Savannah Seder

How did a clandestine Jewish community in the shadow of Mount Kilimanjaro stay under the radar for so many decades?

Text and photos: Ari Greenspan
W
ith no kids at home for Pesach, I hesitantly floated the idea to my wife of going away for the holiday. No, I wasn’t talking about a five-star hotel on the Amalfi coast or a deluxe kosher resort in the Caribbean. This “vacation” would involve sleeping in shacks and navigating the muddy roads in the shadow of Mount Kilimanjaro. For some reason I can’t fathom but am still grateful for, my wife agreed to spend last Pesach in Arusha, Tanzania, together with a community of secret Yemenite Jews.

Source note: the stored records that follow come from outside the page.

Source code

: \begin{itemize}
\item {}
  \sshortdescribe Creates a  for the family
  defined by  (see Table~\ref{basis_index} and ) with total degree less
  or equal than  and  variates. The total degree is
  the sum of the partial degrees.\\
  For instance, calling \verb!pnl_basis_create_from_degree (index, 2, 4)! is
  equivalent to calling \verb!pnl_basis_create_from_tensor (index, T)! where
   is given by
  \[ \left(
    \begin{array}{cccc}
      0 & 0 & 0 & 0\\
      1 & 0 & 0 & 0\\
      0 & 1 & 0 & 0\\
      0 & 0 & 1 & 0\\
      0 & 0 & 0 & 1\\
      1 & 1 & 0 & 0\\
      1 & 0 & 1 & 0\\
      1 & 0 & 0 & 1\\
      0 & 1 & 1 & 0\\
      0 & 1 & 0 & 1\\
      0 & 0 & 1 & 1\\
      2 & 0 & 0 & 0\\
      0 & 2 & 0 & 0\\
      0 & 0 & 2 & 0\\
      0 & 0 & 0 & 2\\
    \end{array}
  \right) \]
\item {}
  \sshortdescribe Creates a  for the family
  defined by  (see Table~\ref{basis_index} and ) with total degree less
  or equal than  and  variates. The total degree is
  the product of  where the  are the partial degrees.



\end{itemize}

When I began toying with the idea of visiting our friend Yehudah Kahalani in his Tanzanian community over Pesach — Ari Zivotofsky and I had spent time with this fascinating leader of an underground Jewish community the year before — I knew it would take some convincing. Pesach is challenging enough without having to kasher a foreign kitchen in a country where there’s no hashgachah on anything. But Shari is more than a good sport and understood that while it wouldn’t be easy, the halachic adventure would be something to remember for the rest of our lives.
Under the Radar
If you’re knowledgeable about African geography, you probably associate the East African country of Tanzania with Mount Kilimanjaro — the world’s highest freestanding mountain, nomadic Maasai warriors with their bright red wraps, or the great Serengeti plains with its herds of elephants, lions, giraffes, and other wild game.

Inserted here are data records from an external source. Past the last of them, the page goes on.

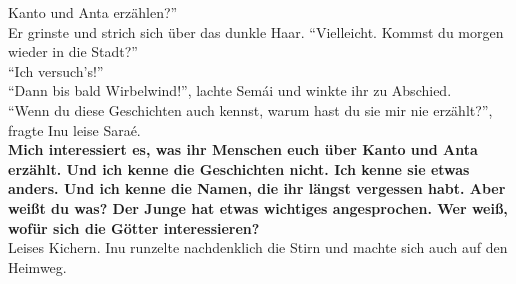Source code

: Kanto und Anta erzählen?''\\
Er grinste und strich sich über das dunkle Haar. ``Vielleicht. Kommst du morgen wieder in die 
Stadt?''\\
``Ich versuch's!''\\
``Dann bis bald Wirbelwind!'', lachte Semái und winkte ihr zu Abschied.\\
``Wenn du diese Geschichten auch kennst, warum hast du sie mir nie erzählt?'', fragte Inu leise 
Saraé.\\
\textbf{Mich interessiert es, was ihr Menschen euch über Kanto und Anta erzählt. Und ich kenne die 
Geschichten nicht. Ich kenne sie etwas anders. Und ich kenne die Namen, die ihr längst vergessen 
habt. Aber weißt du was? Der Junge hat etwas wichtiges angesprochen. Wer weiß, wofür sich die 
Götter interessieren?}\\
Leises Kichern. Inu runzelte nachdenklich die Stirn und machte sich auch auf den Heimweg. \\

What you probably won’t imagine is that there is an authentic but essentially unknown Jewish community right there in Arusha, Tanzania — a kehillah concealed for years from mainstream Jewry, whose reemergence after having gone underground is due to a dedicated young attorney and university lecturer named Yehudah Amir Kahalani.
Yehudah Kahalani (his local Tanzanian name is Peres Parpaih) is fulfilling the deathbed promise he gave his father, a man well-versed in the Yemenite traditions of his ancestors, who charged Yehudah with a mission before he died in 2010: Keep this Jewish community alive.
But how did these Jews manage to stay under the radar for so many decades? It stared back in the 1880s, when a little-known community of Yemenite Jews crossed over the Gulf of Aden into East Africa in search of financial opportunity. According to Yehudah, his own Yemenite ancestors came to Arusha from the Tanzanian offshore island of Zanzibar, where they’d set themselves up as traders. And, hidden in the deep African hills, was their small synagogue.
Due to surrounding hostilities, these Jews kept a low profile, until the community finally scattered in the 1960s in response to aggressive missionary activity, religious persecutions, and anti-Israel sentiment that came on the heels of Tanzania’s independence from Britain. Many Jews left the country, and those who remained went underground with their Jewish identity.
The older generation kept in touch after they were dispersed, and some members never stopped practicing Judaism. But many younger people didn’t even know their parents and grandparents were Jewish. All they knew was that their family didn’t work on Saturday, they were vegetarian, and they were forbidden to eat meat at their friends’ homes.
And that’s how Yehudah Kahalani grew up as a secret religious Jew in Tanzania, and why I had a strong desire to see his minhagim on Pesach.